Nothing concrete, just speculation, but speculation from people who know Boehner well.
Before you pop the champagne, ask yourself: How much of an improvement would Speaker Cantor be?
“He has to say that [he’s staying]. He can’t not say that. The minute you say [you’re leaving], you’re done,” said one former GOP leadership aide who is part of Boehner’s circle. “Everybody around him thinks this is his last term.”
Despite the effort by Boehner to tamp down speculation that he will depart the House after the 2014 midterms, multiple cooks in Boehner’s kitchen cabinet think the Republican is still strongly considering making his exit just over a year from now.
“I’d be surprised if he did [stay],” said one former senior aide to Boehner, who, like many consulted for this article, spoke on condition of anonymity to protect their relationships. (HuffPost spoke to four top former Boehner aides, two current aides, five former leadership aides close to Boehner’s inner circle, and a GOP operative on familiar terms with his circle.)…
“It’s probably not up to him,” said one GOP operative. “The natural assumption is that he leaves. It’s the overwhelming, working assumption as people are making strategy going into 2015 and 2016.”
Why the suspicion that he’ll quit?

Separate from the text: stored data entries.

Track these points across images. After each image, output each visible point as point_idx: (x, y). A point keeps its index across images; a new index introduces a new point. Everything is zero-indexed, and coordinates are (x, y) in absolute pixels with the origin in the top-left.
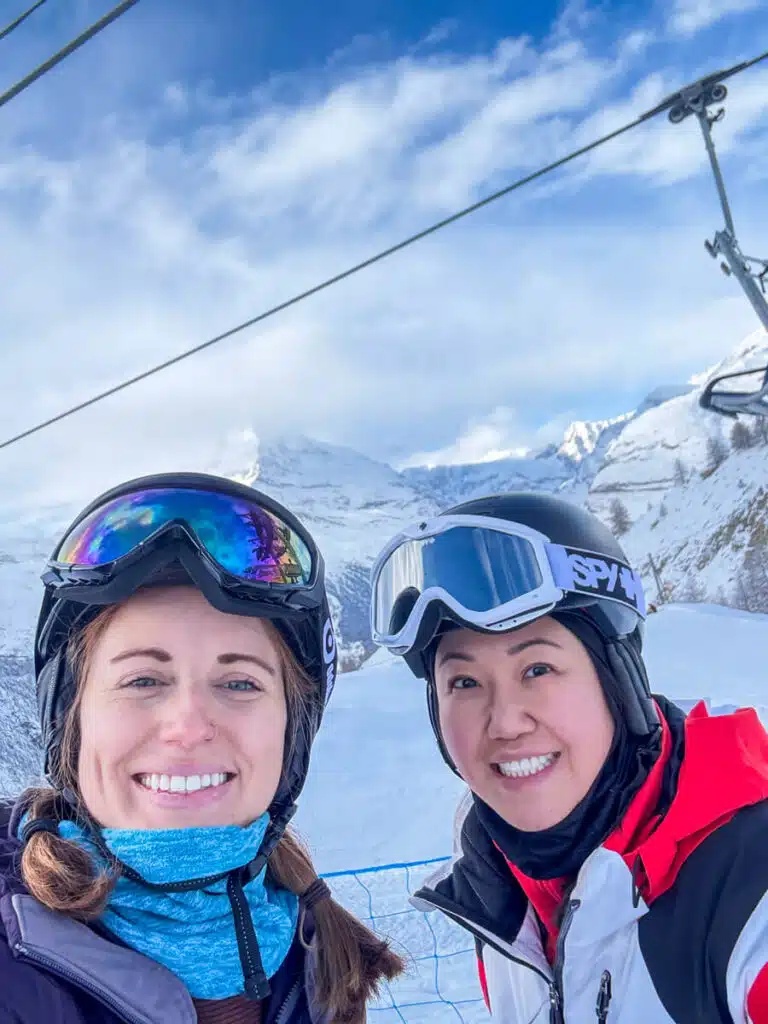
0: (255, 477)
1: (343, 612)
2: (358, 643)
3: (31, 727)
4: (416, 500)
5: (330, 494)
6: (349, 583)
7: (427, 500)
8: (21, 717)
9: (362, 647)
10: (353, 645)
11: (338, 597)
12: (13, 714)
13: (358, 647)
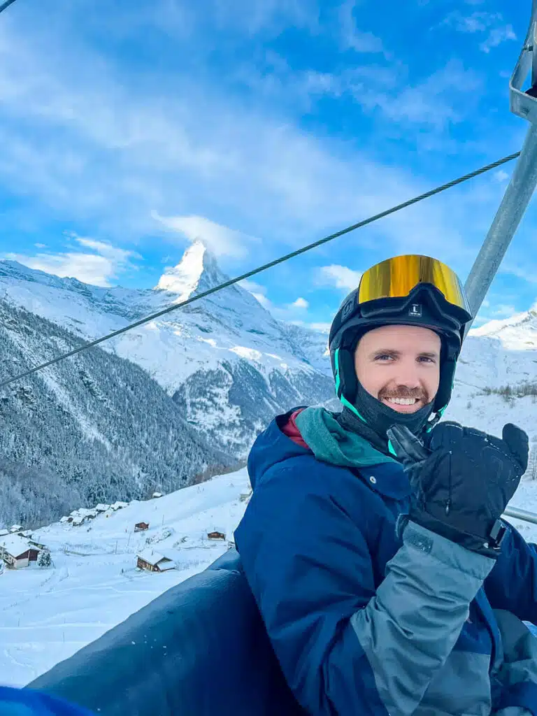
0: (194, 289)
1: (233, 385)
2: (238, 406)
3: (85, 375)
4: (281, 339)
5: (233, 316)
6: (240, 370)
7: (287, 342)
8: (80, 367)
9: (239, 409)
10: (234, 407)
11: (232, 375)
12: (76, 363)
13: (237, 409)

Simple: He barely got 218 votes in the last Speaker election, and with excruciating votes upcoming on Syria, immigration, and this fall’s budget/debt ceiling clusterfark, odds are fair that he’ll end up alienating enough tea partiers that it’ll be impossible for him to win re-election among the caucus. He’ll take stock next year and, if the votes aren’t there, he’ll quietly prepare to leave rather than subject himself to a humiliating defeat in January 2015. If the votes are there, one former aide says, he might stick around through 2016 in order to try to nail down a grand bargain on entitlement reform with lame-duck Obama. But what are the odds of that?
So there’s the good news for Boehner-haters — he may well be done next year, to be replaced by Cantor or Jeb Hensarling or Jim Jordan (or Paul Ryan?). The bad news is that the sooner Boehner decides to pull the plug, the less reason he has not to abandon the Hastert Rule. Right now that’s the only thing that’s stopping the Schumer/Rubio amnesty bill from passing the House with overwhelming Democratic support. If Boehner decides he no longer wants to be Speaker, he could decide to bring the bill to the floor, secure a major legislative “achievement” when it passes, and then ride off into the sunset as the media tosses bouquets at him for his conservative-thwarting “reasonableness” and “statesmanship.” In that case, the fact that the House is taking its time to vote on immigration is actually a bad thing because you’d want to dispense with reform before all the budget stuff starts. Once Boehner deals with all that — and especially if he reaches some sort of major compromise with Obama — there’ll be less reason for him to stick to the conservative line. Better to get immigration done now, even if that means killing reform, while he still cares about being Speaker and then tackle budgetary matters.